Agistros beach Skiathos

However, Banana beach would have been the easy option and as we have always enjoyed exploring to find the more secluded naturist beaches we decided to hire bicycles.

This helped with our search and also gave us the label 'the mad English couple' by people who had driven past us in their 4x4. But because of the bikes we were able to cover most of the island and discovered several wonderful beaches and also the ancient monastery of Evangelistra. 

Rog cycling to beach on Skiathos

One day we met with friends and hired a little speedboat exploring some of the coastline, visiting Lalaria beach which can be reached only by boat.

We also had barbequed sprats at the 'cafe' on Tsougria Island.

These experiences combined with a couple of lovely meals in Skiathos town made it a great honeymoon and left us with fond memories of Greece.

Tsougria Island off Skiathos

This holiday certainly whetted our appetite for more of Greece but our next excursion a couple of years later was of a different nature.

We decided to go island hopping in the Cyclades group of Greek islands with the idea of camping during our three week trip. We flew to Athens and caught a ferry from Piraeus to the first of our stops, Naxos.

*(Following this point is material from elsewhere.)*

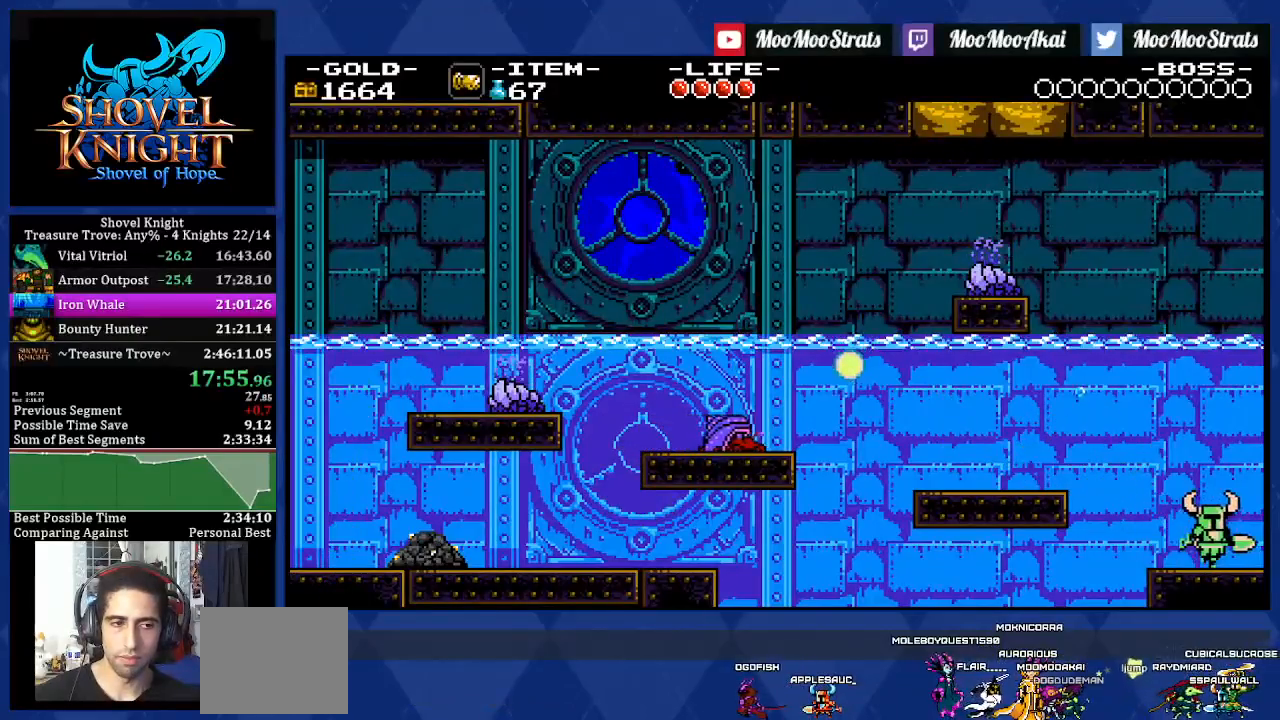
{"buttons": ["DPAD_RIGHT"], "left_stick": "center", "right_stick": "center", "events": []}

As our friends know we will occasionally make plans but change them if a better idea turns up. This was certainly the case the moment we stepped ashore at Naxos and were surrounded by people offering apartments and rooms at ridiculously low prices.

The outcome was that I spent the next three weeks carting a tent around the Cyclades without putting it up once.

Jan cycling on Naxos

Greece is not necessarily renowned for it's naturist beaches but they are certainly nudist tolerant and it appears that on most islands it is possible to find a beach or beaches where naturism is totally acceptable.

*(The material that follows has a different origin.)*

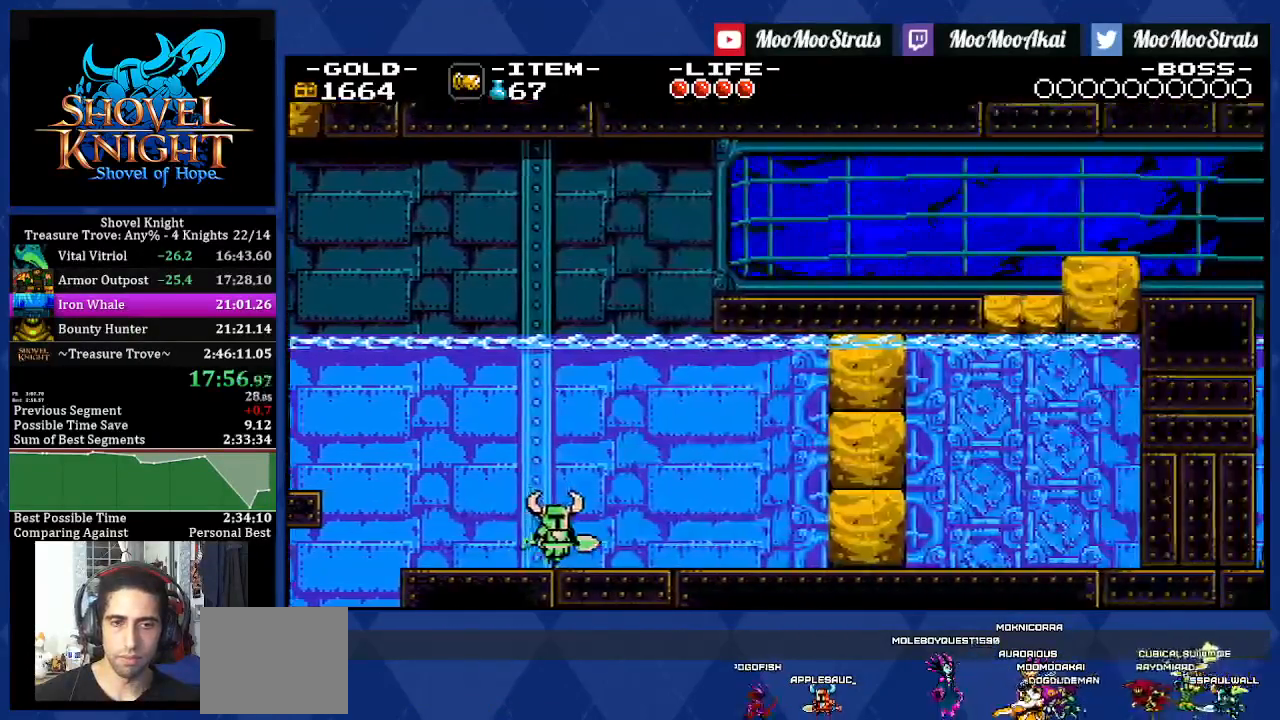
{"buttons": ["CROSS", "DPAD_RIGHT"], "left_stick": "center", "right_stick": "center", "events": [[333, "CROSS", "down"]]}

For that reason and because of the size of Naxos we hired bicycles and we were not disappointed with our efforts, our favourite probably being Agios Prokopios where we felt very comfortable sunbathing naked.

Jan drinking a beer on Koufonisia

Our next stop was Koufonisia again staying in an apartment in the main little port of Koufonisi. This time we explored on foot eventually finding Pori which was our favourite beach.

We walked across the island to get there the first time but it is well worth walking the coastline and seeing the amazing inlets and caves. You will also come across Platia Punta, the main naturist beach.

The more we saw of Greece the more we loved it.

On the way to our next island, Donoussa, the ferry stopped at Amorgos just to drop one person off, and made the most amazing 'three point turn' to get out of the inlet.

We had mixed feelings about our stay on Donoussa. We found one of our favourite naturist beaches of the trip but had several, totally unrelated and non naturist, bad experiences (I think that makes sense) to put us off returning. Read about these on our Donoussa page.

Jan on Monastaria beach, Antiparos

Our final stop off was on Antiparos where we stayed for a week. It can be reached from Paros by a ten minute ferry crossing from Pounta which is reached by bus from the main port, Parikia.

Antiparos boasts one of the few official naturist beaches in Greece but we were determined to find more remote beaches and, in order to do so, this time we rented a moped which, considering I'd never ridden one, was a remarkably easy thing to do.

We were then able to explore the length and breadth of the island, in doing so coming across the amazing stalactite cave, a must for anyone visiting the island.

During this last week we found one of our favourite beaches, Monastiria, some wonderful little restaurants in Kastro, the main village, and an island of Greece to which we would certainly want to return.